▸ **Exercice proposé a**: Indiquez si chacune des affirmations suivantes concorde avec l'extrait sur Christophe Broqua, en répondant par oui ou par non et en citant textuellement les mots décisifs : (i) Christophe Broqua est membre de l'Institut des mondes africains ; (ii) son enquête en Afrique de l'Ouest a porté sur quatre pays ; (iii) l'exposition du Mucem compte huit commissaires.

▸ **Extrait du texte**:
↓↓↓
Christophe Broqua est socio-anthropologue, chargé de recherche au CNRS, membre de l’Institut des mondes africains (IMAF). Pendant dix ans, de 1994 à 2003 il consacre ses recherches aux mobilisations collectives contre le VIH/sida et sur l'homosexualité en France, en particulier au sein de l'association activiste Act Up-Paris. Puis il a mené une enquête de longue durée toujours sur la lutte contre le VIH/sida et l'homosexualité dans trois pays d’Afrique de l’Ouest francophone (Côte d’Ivoire, Mali, Sénégal). Ses recherches actuelles portent plus spécifiquement sur la migration d’homosexuels sénégalais cherchant à obtenir l’asile à l’étranger.

Il a notamment publié Agir pour ne pas mourir ! Act Up, les homosexuels et le sida (Presses de Sciences Po, 2006) et il a dirigé ou codirigé plusieurs ouvrages collectifs, dont Se mobiliser contre le sida en Afrique (L’Harmattan, 2018), et de nombreux numéros de revues, parmi lesquels « Face au VIH/sida » (L’Année du Maghreb, n° 25, 2021).

Il fait partie des huit commissaires de l'exposition évènement au Mucem, à Marseille : « VIH/sida, l'épidémie n'est pas finie ! »

Pour lui, cette histoire commence il y a plus de 25 ans. Il nous semblait donc très important de l'interviewer pour Komitid.

 

Komitid : Pouvez-vous nous parler de votre propre implication dans cette exposition ?

Tout a démarré dans les années 90. En 1994, Françoise Loux, du Musée national des arts et traditions populaires (MNATP), organise un déploiement du Patchwork des Noms le 1er décembre.

J'avais commencé ma thèse sur Act Up-Paris et le Patchwork des Noms. J'ai rencontré Françoise Loux et Stéphane Abriol et à partir de là, on a commencé à collaborer étroitement, à travers des rencontres organisées par le musée en collaboration avec le CRIPS, notamment sur les questions de mémoire et de témoignages. On s'est interrogé sur ce qu'un musée de société un peu en crise d'identité peut faire face à une question brûlante.
↑↑↑
▸ **Exercice proposé b**: Présentez les lignes des entrées ci-dessous sous forme de tableau Markdown, avec une colonne « Rang » pour le numéro de ligne et une colonne « Ligne » pour son texte. Omettez les images et les lignes vides.

▸ **Données fournies**:
↓↓↓
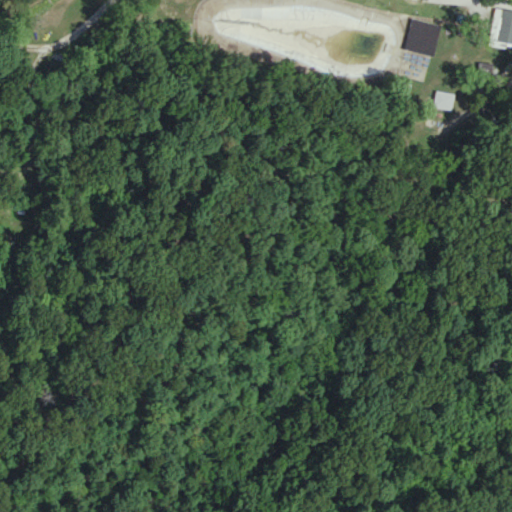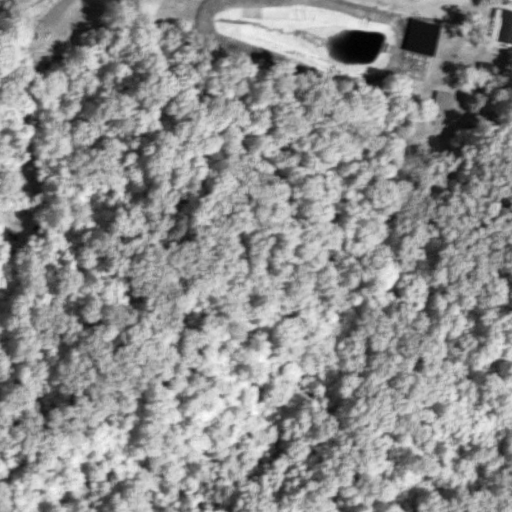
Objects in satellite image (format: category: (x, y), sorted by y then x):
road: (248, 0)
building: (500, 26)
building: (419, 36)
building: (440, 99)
↑↑↑
▸ **Réponse a**:
(i) Oui : « membre de l’Institut des mondes africains (IMAF) ».
(ii) Non : « dans trois pays d’Afrique de l’Ouest francophone (Côte d’Ivoire, Mali, Sénégal) ».
(iii) Oui : « Il fait partie des huit commissaires de l'exposition évènement au Mucem ».

▸ **Réponse b**:
| Rang | Ligne |
|---|---|
| 1 | Objects in satellite image (format: category: (x, y), sorted by y then x): |
| 2 | road: (248, 0) |
| 3 | building: (500, 26) |
| 4 | building: (419, 36) |
| 5 | building: (440, 99) |